LISTE DES TÂCHES:
**A)** Recopiez le passage du texte sur la maltraitance qui va de « L’exécutif prévoit par » à « témoigne le militant. », en renommant « salariés » en « employés ».
**B)** Répondez s'il vous plaît à ces points d'après le texte sur la maltraitance :
(i) D'ici quelle année la plateforme de signalement des maltraitances doit-elle venir en renfort du 3977 ?
(ii) À combien de salariés du secteur s'adresse le programme de formation-action ?
(iii) Pour quelle raison nombreux sont les travailleurs qui partent du secteur ?

TEXTE DU DOCUMENT:
Une maltraitance qui devient institutionnelle

Enfin, Olivier Véran a annoncé la mise en place d’un dispositif de médiation entre les familles et les établissements : d’ici 2023 une plateforme de signalement des maltraitances viendra en renfort du 3977, numéro de lutte contre les maltraitances des personnes âgées, qui sera doté d’un million d’euros supplémentaire.

L’exécutif prévoit par ailleurs un programme de formation-action contre la maltraitance pour les 400 000 salariés du secteur. Une réponse à côté de la plaque pour l’UNSP-FO, puisqu’elle ne règle pas le problème du manque d’effectif, qui est la cause de cette problématique. Même formés, si l’on doit faire la toilette pour une dizaine de résidents en une matinée, on risque d’être maltraitant, explique Franck Houlgatte. Par le manque d’effectifs et de moyens, la maltraitance est institutionnelle. Là, on fait peser ce problème sur les épaules des salariés.

Dans ce secteur qui manque donc toujours d’attractivité, nombreux sont les travailleurs qui partent, par peur de mal soigner les résidents dont ils s’occupent. Quand on voit les conditions de travail et de rémunération, on a aucune envie de voir ses enfants s’orienter dans ce secteur, témoigne le militant.

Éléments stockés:
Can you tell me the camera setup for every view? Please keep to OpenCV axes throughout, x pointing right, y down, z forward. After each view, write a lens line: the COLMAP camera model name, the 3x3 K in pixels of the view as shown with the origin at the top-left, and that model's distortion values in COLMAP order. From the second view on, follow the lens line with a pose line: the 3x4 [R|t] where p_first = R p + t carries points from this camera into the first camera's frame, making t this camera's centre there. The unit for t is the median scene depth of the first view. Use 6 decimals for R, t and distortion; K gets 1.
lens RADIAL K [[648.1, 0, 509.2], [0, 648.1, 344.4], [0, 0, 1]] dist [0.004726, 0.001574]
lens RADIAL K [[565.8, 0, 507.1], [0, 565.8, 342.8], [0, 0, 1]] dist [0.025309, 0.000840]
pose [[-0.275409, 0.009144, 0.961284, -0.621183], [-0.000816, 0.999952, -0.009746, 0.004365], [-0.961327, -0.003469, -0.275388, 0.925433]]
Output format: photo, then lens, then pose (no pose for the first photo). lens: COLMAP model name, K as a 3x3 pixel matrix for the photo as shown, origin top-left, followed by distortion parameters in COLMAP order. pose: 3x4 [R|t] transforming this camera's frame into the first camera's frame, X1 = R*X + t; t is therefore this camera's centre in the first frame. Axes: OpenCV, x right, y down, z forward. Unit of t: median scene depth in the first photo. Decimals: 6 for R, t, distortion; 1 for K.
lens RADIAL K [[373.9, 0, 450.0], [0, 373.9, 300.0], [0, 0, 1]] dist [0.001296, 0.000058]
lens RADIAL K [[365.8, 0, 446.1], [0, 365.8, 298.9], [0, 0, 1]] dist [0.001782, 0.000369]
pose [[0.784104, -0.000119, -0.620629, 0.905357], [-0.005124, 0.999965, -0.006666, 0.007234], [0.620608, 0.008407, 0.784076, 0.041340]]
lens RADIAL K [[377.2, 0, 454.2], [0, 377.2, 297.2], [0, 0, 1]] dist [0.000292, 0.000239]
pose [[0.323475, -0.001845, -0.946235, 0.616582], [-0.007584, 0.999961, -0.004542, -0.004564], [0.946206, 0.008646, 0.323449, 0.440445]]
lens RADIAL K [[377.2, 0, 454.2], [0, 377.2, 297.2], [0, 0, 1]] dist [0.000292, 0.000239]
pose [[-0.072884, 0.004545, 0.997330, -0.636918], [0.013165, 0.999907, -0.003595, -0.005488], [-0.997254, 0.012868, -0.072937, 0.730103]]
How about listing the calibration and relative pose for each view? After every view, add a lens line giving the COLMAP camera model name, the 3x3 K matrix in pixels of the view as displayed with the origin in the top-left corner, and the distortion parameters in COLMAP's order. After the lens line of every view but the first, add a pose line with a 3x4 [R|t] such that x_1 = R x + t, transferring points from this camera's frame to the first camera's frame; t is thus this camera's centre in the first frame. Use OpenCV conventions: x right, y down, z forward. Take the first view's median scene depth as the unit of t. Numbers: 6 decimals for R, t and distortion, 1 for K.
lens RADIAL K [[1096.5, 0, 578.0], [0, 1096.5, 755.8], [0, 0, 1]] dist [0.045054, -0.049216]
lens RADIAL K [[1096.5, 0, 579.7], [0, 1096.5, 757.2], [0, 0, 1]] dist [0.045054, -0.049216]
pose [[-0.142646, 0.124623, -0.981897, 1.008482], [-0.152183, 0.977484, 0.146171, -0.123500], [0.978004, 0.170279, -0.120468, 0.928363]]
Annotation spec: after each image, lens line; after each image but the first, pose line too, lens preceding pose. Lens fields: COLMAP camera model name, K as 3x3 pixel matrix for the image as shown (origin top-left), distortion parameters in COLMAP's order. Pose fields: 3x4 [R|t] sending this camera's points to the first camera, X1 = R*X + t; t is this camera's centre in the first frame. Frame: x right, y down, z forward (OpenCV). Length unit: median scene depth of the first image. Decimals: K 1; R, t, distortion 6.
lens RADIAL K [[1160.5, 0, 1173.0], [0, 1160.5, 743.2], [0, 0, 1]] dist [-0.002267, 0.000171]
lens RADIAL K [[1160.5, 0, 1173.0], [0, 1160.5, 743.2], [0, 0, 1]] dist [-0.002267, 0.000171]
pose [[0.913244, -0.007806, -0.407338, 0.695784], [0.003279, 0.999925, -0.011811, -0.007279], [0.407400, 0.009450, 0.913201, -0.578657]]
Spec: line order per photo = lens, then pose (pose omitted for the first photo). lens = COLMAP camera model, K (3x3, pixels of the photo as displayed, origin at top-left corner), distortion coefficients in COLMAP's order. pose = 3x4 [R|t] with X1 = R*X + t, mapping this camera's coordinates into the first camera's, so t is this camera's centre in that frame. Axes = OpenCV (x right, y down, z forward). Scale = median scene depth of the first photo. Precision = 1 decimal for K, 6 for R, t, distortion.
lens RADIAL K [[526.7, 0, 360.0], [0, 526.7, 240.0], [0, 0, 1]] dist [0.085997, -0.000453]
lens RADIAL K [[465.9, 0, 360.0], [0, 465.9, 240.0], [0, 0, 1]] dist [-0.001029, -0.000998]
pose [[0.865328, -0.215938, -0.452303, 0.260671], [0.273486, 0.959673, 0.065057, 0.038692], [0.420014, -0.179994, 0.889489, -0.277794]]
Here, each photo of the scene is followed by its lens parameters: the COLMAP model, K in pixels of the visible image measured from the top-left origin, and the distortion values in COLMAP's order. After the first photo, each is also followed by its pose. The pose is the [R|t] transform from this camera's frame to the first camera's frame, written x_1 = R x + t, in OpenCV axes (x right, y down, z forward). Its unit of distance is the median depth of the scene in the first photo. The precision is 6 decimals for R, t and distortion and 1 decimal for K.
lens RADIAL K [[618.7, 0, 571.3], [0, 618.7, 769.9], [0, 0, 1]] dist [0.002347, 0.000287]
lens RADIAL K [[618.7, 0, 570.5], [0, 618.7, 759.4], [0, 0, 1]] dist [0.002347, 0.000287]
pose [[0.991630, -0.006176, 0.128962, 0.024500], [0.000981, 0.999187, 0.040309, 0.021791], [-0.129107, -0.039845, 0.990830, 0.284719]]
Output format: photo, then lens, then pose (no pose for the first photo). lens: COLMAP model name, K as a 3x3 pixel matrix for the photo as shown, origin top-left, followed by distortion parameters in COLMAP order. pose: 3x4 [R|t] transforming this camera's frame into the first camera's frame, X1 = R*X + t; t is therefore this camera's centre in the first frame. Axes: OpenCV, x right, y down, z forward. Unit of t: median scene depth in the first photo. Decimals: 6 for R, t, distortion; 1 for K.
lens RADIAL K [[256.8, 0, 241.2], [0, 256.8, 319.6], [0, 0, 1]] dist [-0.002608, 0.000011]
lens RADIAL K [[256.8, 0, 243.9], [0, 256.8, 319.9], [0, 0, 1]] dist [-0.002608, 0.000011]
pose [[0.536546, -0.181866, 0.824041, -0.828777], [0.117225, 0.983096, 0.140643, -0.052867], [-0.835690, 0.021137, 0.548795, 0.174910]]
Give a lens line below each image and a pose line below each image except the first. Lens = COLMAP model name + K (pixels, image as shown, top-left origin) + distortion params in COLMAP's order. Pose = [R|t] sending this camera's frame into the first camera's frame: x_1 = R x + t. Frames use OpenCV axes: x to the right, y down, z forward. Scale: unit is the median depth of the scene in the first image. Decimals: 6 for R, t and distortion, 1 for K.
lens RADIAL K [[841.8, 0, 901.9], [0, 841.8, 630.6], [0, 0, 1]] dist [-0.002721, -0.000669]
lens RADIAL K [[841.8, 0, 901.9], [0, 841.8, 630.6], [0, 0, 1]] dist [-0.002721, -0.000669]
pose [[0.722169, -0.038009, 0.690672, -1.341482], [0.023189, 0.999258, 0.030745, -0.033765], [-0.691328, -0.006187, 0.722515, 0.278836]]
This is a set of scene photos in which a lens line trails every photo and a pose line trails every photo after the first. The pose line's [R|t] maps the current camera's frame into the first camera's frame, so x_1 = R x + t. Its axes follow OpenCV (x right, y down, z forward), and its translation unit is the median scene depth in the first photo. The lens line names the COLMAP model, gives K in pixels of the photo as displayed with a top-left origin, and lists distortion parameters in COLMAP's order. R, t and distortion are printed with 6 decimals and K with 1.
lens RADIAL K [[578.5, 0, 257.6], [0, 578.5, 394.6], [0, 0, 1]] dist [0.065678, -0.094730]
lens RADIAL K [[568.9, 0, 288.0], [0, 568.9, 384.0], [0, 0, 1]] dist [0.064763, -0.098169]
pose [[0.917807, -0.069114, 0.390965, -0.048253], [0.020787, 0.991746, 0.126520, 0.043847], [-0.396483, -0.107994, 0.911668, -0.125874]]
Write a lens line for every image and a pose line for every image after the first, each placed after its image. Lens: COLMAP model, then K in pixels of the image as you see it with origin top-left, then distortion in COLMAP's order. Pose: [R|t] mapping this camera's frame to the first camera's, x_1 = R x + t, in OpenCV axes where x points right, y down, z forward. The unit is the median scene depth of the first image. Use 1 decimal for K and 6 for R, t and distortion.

RÉSULTATS DANS L'ORDRE:
**A)**
L’exécutif prévoit par ailleurs un programme de formation-action contre la maltraitance pour les 400 000 employés du secteur. Une réponse à côté de la plaque pour l’UNSP-FO, puisqu’elle ne règle pas le problème du manque d’effectif, qui est la cause de cette problématique. Même formés, si l’on doit faire la toilette pour une dizaine de résidents en une matinée, on risque d’être maltraitant, explique Franck Houlgatte. Par le manque d’effectifs et de moyens, la maltraitance est institutionnelle. Là, on fait peser ce problème sur les épaules des employés.

Dans ce secteur qui manque donc toujours d’attractivité, nombreux sont les travailleurs qui partent, par peur de mal soigner les résidents dont ils s’occupent. Quand on voit les conditions de travail et de rémunération, on a aucune envie de voir ses enfants s’orienter dans ce secteur, témoigne le militant.

**B)**
(i) D'ici 2023.
(ii) À 400 000 salariés.
(iii) Par peur de mal soigner les résidents dont ils s'occupent.